*** Opening of Given data ***

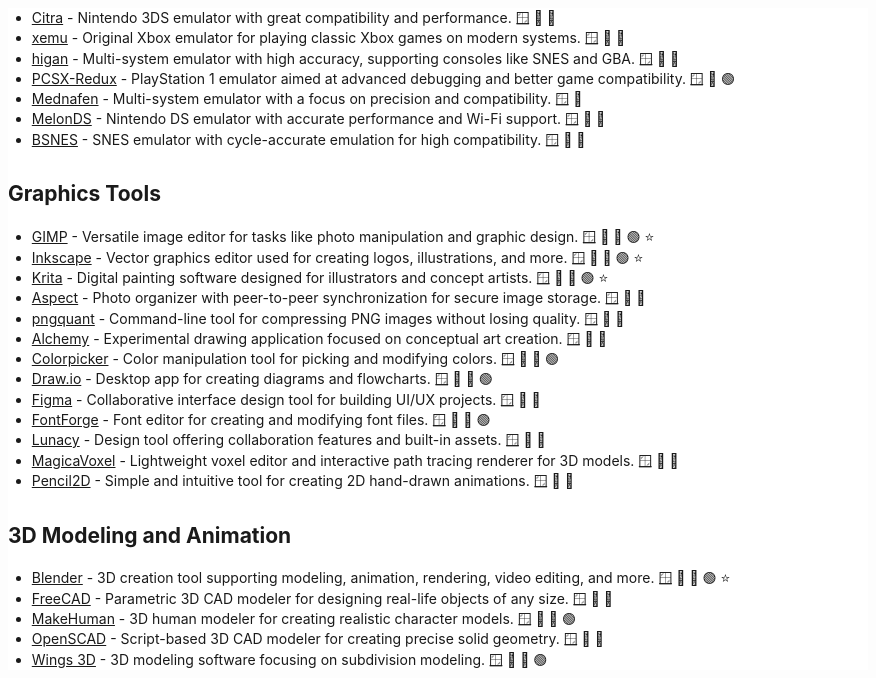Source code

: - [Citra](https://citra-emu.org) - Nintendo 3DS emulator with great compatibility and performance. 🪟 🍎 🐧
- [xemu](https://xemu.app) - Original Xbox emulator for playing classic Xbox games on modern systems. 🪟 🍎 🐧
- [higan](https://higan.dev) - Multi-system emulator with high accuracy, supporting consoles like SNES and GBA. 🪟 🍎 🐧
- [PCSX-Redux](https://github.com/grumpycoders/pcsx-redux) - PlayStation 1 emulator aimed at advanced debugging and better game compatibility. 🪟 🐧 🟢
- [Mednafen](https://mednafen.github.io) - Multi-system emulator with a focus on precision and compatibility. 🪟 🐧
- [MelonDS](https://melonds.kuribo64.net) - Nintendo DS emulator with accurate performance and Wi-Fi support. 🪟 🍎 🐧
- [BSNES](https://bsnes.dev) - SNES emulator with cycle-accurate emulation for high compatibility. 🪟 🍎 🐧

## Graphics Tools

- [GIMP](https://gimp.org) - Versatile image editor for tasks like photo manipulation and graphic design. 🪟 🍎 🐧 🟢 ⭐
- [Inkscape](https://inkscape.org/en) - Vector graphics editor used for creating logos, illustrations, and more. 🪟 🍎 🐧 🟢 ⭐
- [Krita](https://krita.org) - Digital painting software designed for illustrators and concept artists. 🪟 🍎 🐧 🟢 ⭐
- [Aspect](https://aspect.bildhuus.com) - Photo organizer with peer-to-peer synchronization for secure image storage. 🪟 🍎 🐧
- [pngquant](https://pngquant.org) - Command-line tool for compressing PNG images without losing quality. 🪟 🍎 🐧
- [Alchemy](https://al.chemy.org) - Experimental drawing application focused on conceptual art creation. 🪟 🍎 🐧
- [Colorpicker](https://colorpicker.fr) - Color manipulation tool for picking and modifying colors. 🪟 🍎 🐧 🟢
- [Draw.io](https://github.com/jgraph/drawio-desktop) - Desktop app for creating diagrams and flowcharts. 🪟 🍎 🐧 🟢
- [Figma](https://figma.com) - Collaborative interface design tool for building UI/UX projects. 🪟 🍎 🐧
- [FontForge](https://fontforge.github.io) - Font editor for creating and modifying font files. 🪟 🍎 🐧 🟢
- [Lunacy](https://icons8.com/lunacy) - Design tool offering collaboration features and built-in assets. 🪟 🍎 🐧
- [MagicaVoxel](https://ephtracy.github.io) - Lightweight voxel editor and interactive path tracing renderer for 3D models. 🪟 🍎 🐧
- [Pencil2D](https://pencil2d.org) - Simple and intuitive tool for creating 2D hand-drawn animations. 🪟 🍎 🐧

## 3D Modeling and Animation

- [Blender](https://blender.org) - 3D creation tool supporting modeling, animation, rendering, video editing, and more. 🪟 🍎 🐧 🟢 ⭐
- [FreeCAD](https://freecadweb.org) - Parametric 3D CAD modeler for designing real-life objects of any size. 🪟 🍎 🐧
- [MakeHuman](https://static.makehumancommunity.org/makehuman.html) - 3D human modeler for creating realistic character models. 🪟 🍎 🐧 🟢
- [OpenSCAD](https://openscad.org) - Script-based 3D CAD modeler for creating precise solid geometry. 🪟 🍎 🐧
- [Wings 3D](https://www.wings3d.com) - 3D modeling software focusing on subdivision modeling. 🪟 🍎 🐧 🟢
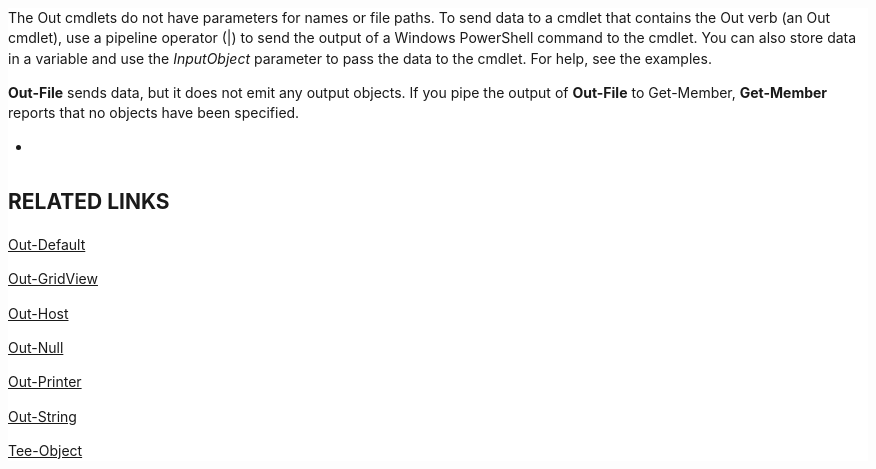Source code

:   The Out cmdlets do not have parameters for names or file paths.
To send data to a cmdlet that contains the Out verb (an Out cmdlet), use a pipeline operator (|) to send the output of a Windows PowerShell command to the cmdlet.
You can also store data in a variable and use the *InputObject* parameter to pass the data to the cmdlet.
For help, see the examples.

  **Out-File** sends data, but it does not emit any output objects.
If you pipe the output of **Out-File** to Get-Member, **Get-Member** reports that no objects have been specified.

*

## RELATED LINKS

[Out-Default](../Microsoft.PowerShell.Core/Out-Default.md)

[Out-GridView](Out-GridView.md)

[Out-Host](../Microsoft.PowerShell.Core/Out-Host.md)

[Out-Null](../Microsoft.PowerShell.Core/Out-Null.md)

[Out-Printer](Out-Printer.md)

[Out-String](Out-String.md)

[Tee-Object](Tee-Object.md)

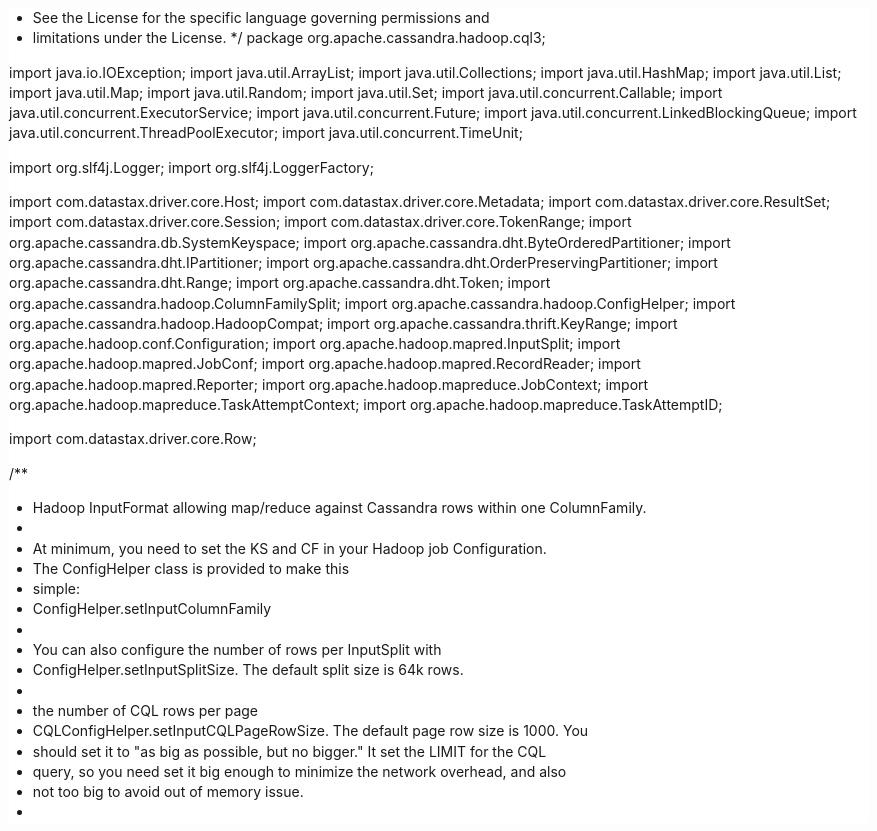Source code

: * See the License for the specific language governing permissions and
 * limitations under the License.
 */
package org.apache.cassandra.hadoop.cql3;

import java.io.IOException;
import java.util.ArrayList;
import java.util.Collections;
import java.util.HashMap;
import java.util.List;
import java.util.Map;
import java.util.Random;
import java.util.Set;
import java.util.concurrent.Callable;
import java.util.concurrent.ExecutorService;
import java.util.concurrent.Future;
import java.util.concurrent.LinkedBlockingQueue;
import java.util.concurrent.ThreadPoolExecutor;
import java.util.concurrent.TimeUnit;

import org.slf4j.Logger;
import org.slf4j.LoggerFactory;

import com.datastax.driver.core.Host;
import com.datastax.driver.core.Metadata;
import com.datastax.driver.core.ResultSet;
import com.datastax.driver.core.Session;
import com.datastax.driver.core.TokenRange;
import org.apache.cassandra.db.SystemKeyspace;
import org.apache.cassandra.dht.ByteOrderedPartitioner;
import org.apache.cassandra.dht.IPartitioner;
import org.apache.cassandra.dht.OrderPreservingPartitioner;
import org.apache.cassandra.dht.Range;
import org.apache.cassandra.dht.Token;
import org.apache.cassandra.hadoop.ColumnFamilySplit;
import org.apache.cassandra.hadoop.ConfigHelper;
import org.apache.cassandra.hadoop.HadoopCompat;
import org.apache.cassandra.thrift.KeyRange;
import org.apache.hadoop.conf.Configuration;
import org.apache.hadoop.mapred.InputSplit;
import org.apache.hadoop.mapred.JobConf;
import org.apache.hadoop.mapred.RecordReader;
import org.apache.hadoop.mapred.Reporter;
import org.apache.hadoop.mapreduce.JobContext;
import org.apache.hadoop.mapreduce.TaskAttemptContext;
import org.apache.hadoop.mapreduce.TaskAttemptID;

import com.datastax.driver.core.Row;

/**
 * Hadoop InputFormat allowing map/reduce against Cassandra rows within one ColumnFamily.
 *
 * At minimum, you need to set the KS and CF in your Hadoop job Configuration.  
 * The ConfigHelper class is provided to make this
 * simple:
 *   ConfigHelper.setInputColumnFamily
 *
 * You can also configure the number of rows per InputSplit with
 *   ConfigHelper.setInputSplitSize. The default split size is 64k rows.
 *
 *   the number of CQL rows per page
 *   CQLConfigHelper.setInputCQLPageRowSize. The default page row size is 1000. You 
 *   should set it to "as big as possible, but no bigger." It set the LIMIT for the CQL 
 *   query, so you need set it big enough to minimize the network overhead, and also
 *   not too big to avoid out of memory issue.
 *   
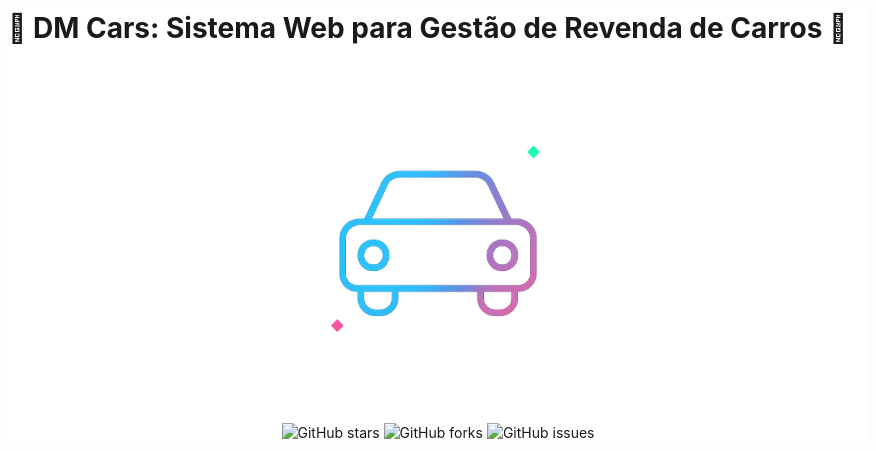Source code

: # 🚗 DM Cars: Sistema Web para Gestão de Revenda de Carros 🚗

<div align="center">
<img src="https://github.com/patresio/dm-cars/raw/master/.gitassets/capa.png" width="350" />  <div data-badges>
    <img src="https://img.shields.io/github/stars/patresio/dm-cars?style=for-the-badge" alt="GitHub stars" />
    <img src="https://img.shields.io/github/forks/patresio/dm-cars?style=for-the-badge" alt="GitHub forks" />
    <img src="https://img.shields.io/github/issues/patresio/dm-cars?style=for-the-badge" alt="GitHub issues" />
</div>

*** Close of Given data ***

** What this task involves **
Turn the source text of all the records above into a JSON list of strings, one string per line, with blank lines left out. Leave the pictures out of the answer.

** Solution below **
[
  "Source code",
  ": - [Citra](https://citra-emu.org) - Nintendo 3DS emulator with great compatibility and performance. 🪟 🍎 🐧",
  "- [xemu](https://xemu.app) - Original Xbox emulator for playing classic Xbox games on modern systems. 🪟 🍎 🐧",
  "- [higan](https://higan.dev) - Multi-system emulator with high accuracy, supporting consoles like SNES and GBA. 🪟 🍎 🐧",
  "- [PCSX-Redux](https://github.com/grumpycoders/pcsx-redux) - PlayStation 1 emulator aimed at advanced debugging and better game compatibility. 🪟 🐧 🟢",
  "- [Mednafen](https://mednafen.github.io) - Multi-system emulator with a focus on precision and compatibility. 🪟 🐧",
  "- [MelonDS](https://melonds.kuribo64.net) - Nintendo DS emulator with accurate performance and Wi-Fi support. 🪟 🍎 🐧",
  "- [BSNES](https://bsnes.dev) - SNES emulator with cycle-accurate emulation for high compatibility. 🪟 🍎 🐧",
  "## Graphics Tools",
  "- [GIMP](https://gimp.org) - Versatile image editor for tasks like photo manipulation and graphic design. 🪟 🍎 🐧 🟢 ⭐",
  "- [Inkscape](https://inkscape.org/en) - Vector graphics editor used for creating logos, illustrations, and more. 🪟 🍎 🐧 🟢 ⭐",
  "- [Krita](https://krita.org) - Digital painting software designed for illustrators and concept artists. 🪟 🍎 🐧 🟢 ⭐",
  "- [Aspect](https://aspect.bildhuus.com) - Photo organizer with peer-to-peer synchronization for secure image storage. 🪟 🍎 🐧",
  "- [pngquant](https://pngquant.org) - Command-line tool for compressing PNG images without losing quality. 🪟 🍎 🐧",
  "- [Alchemy](https://al.chemy.org) - Experimental drawing application focused on conceptual art creation. 🪟 🍎 🐧",
  "- [Colorpicker](https://colorpicker.fr) - Color manipulation tool for picking and modifying colors. 🪟 🍎 🐧 🟢",
  "- [Draw.io](https://github.com/jgraph/drawio-desktop) - Desktop app for creating diagrams and flowcharts. 🪟 🍎 🐧 🟢",
  "- [Figma](https://figma.com) - Collaborative interface design tool for building UI/UX projects. 🪟 🍎 🐧",
  "- [FontForge](https://fontforge.github.io) - Font editor for creating and modifying font files. 🪟 🍎 🐧 🟢",
  "- [Lunacy](https://icons8.com/lunacy) - Design tool offering collaboration features and built-in assets. 🪟 🍎 🐧",
  "- [MagicaVoxel](https://ephtracy.github.io) - Lightweight voxel editor and interactive path tracing renderer for 3D models. 🪟 🍎 🐧",
  "- [Pencil2D](https://pencil2d.org) - Simple and intuitive tool for creating 2D hand-drawn animations. 🪟 🍎 🐧",
  "## 3D Modeling and Animation",
  "- [Blender](https://blender.org) - 3D creation tool supporting modeling, animation, rendering, video editing, and more. 🪟 🍎 🐧 🟢 ⭐",
  "- [FreeCAD](https://freecadweb.org) - Parametric 3D CAD modeler for designing real-life objects of any size. 🪟 🍎 🐧",
  "- [MakeHuman](https://static.makehumancommunity.org/makehuman.html) - 3D human modeler for creating realistic character models. 🪟 🍎 🐧 🟢",
  "- [OpenSCAD](https://openscad.org) - Script-based 3D CAD modeler for creating precise solid geometry. 🪟 🍎 🐧",
  "- [Wings 3D](https://www.wings3d.com) - 3D modeling software focusing on subdivision modeling. 🪟 🍎 🐧 🟢",
  "Source code",
  ":   The Out cmdlets do not have parameters for names or file paths.",
  "To send data to a cmdlet that contains the Out verb (an Out cmdlet), use a pipeline operator (|) to send the output of a Windows PowerShell command to the cmdlet.",
  "You can also store data in a variable and use the *InputObject* parameter to pass the data to the cmdlet.",
  "For help, see the examples.",
  "  **Out-File** sends data, but it does not emit any output objects.",
  "If you pipe the output of **Out-File** to Get-Member, **Get-Member** reports that no objects have been specified.",
  "*",
  "## RELATED LINKS",
  "[Out-Default](../Microsoft.PowerShell.Core/Out-Default.md)",
  "[Out-GridView](Out-GridView.md)",
  "[Out-Host](../Microsoft.PowerShell.Core/Out-Host.md)",
  "[Out-Null](../Microsoft.PowerShell.Core/Out-Null.md)",
  "[Out-Printer](Out-Printer.md)",
  "[Out-String](Out-String.md)",
  "[Tee-Object](Tee-Object.md)",
  "Source code",
  ": * See the License for the specific language governing permissions and",
  " * limitations under the License.",
  " */",
  "package org.apache.cassandra.hadoop.cql3;",
  "import java.io.IOException;",
  "import java.util.ArrayList;",
  "import java.util.Collections;",
  "import java.util.HashMap;",
  "import java.util.List;",
  "import java.util.Map;",
  "import java.util.Random;",
  "import java.util.Set;",
  "import java.util.concurrent.Callable;",
  "import java.util.concurrent.ExecutorService;",
  "import java.util.concurrent.Future;",
  "import java.util.concurrent.LinkedBlockingQueue;",
  "import java.util.concurrent.ThreadPoolExecutor;",
  "import java.util.concurrent.TimeUnit;",
  "import org.slf4j.Logger;",
  "import org.slf4j.LoggerFactory;",
  "import com.datastax.driver.core.Host;",
  "import com.datastax.driver.core.Metadata;",
  "import com.datastax.driver.core.ResultSet;",
  "import com.datastax.driver.core.Session;",
  "import com.datastax.driver.core.TokenRange;",
  "import org.apache.cassandra.db.SystemKeyspace;",
  "import org.apache.cassandra.dht.ByteOrderedPartitioner;",
  "import org.apache.cassandra.dht.IPartitioner;",
  "import org.apache.cassandra.dht.OrderPreservingPartitioner;",
  "import org.apache.cassandra.dht.Range;",
  "import org.apache.cassandra.dht.Token;",
  "import org.apache.cassandra.hadoop.ColumnFamilySplit;",
  "import org.apache.cassandra.hadoop.ConfigHelper;",
  "import org.apache.cassandra.hadoop.HadoopCompat;",
  "import org.apache.cassandra.thrift.KeyRange;",
  "import org.apache.hadoop.conf.Configuration;",
  "import org.apache.hadoop.mapred.InputSplit;",
  "import org.apache.hadoop.mapred.JobConf;",
  "import org.apache.hadoop.mapred.RecordReader;",
  "import org.apache.hadoop.mapred.Reporter;",
  "import org.apache.hadoop.mapreduce.JobContext;",
  "import org.apache.hadoop.mapreduce.TaskAttemptContext;",
  "import org.apache.hadoop.mapreduce.TaskAttemptID;",
  "import com.datastax.driver.core.Row;",
  "/**",
  " * Hadoop InputFormat allowing map/reduce against Cassandra rows within one ColumnFamily.",
  " *",
  " * At minimum, you need to set the KS and CF in your Hadoop job Configuration.  ",
  " * The ConfigHelper class is provided to make this",
  " * simple:",
  " *   ConfigHelper.setInputColumnFamily",
  " *",
  " * You can also configure the number of rows per InputSplit with",
  " *   ConfigHelper.setInputSplitSize. The default split size is 64k rows.",
  " *",
  " *   the number of CQL rows per page",
  " *   CQLConfigHelper.setInputCQLPageRowSize. The default page row size is 1000. You ",
  " *   should set it to \"as big as possible, but no bigger.\" It set the LIMIT for the CQL ",
  " *   query, so you need set it big enough to minimize the network overhead, and also",
  " *   not too big to avoid out of memory issue.",
  " *   ",
  "Source code",
  ": # 🚗 DM Cars: Sistema Web para Gestão de Revenda de Carros 🚗",
  "<div align=\"center\">",
  "<img src=\"https://github.com/patresio/dm-cars/raw/master/.gitassets/capa.png\" width=\"350\" />  <div data-badges>",
  "    <img src=\"https://img.shields.io/github/stars/patresio/dm-cars?style=for-the-badge\" alt=\"GitHub stars\" />",
  "    <img src=\"https://img.shields.io/github/forks/patresio/dm-cars?style=for-the-badge\" alt=\"GitHub forks\" />",
  "    <img src=\"https://img.shields.io/github/issues/patresio/dm-cars?style=for-the-badge\" alt=\"GitHub issues\" />",
  "</div>"
]